If you needed any more evidence that memory safety is the future...

Thu Mar 2 17:41:25 PST 2017

On Thursday, 2 March 2017 at 22:25:49 UTC, H. S. Teoh wrote:
> [...]
>> 
>> http://www.geekwire.com/2017/amazon-explains-massive-aws-outage-says-employee-error-took-servers-offline-promises-changes/
>
> Yes, which inevitably happens every now and then, because of 
> human fallability.
>
> But again, the elephant in the room is that in the good ole 
> clear-weather days, such an error would at most take out one or 
> two (or a small handful) of related sites; whereas in today's 
> cloudy situation a single error in umbrella services like AWS 
> can mean the outage of thousands or maybe even millions of 
> otherwise-unrelated sites.

To me it seems like a lot of people - once again - gambled (and 
lost) on one of the primary criteria of reliable engineering: 
Redundancy.
The relevant question now, I think, is why do people keep doing 
this (as this is not a new phenomenon)?

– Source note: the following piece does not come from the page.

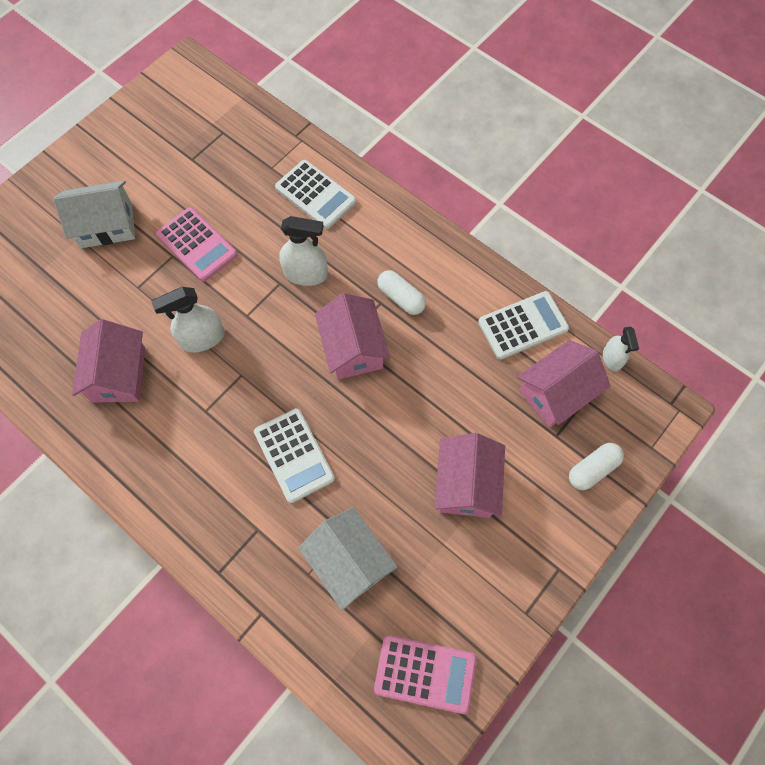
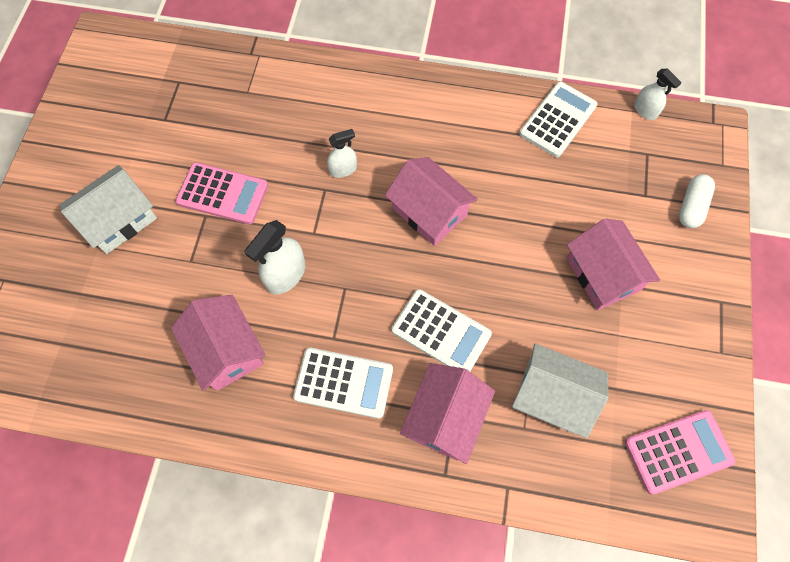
camera: 30 degrees left, 0 degrees up
(306, 274) = (343, 169): white spray bottle -> white spray bottle, size x0.62
(315, 195) = (304, 96): white calculator -> white calculator (344, 382)
(401, 298) = (441, 148): white capsule -> none
(556, 392) = (621, 160): pink house -> pink house (445, 417)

My current favorite 
hypothesis (as I don't have enough reliable data) is that they 
simply don't *have* to care about a couple of hours of downtime 
in the sense that whatever profits they may lose per year related 
to those outages does not come close to what they save by not 
paying for redundancy.

>
> And thanks to the frightening notion of the Internet of Things, 
> one day all it will take is a single failure and society would 
> stop functioning altogether.

One of the primary reasons (for us all) to invest in 
technological heterogeneity, imho:
Multiple competing hardware platforms, operating systems, 
software stacks, etc.
The more entities we have that perform similar functions but 
don't necessarily work the same the higher our resistance against 
this kind of outcome (analogous to - IIRC - how diverse 
ecosystems tend to be more resistant to unforeseen changes).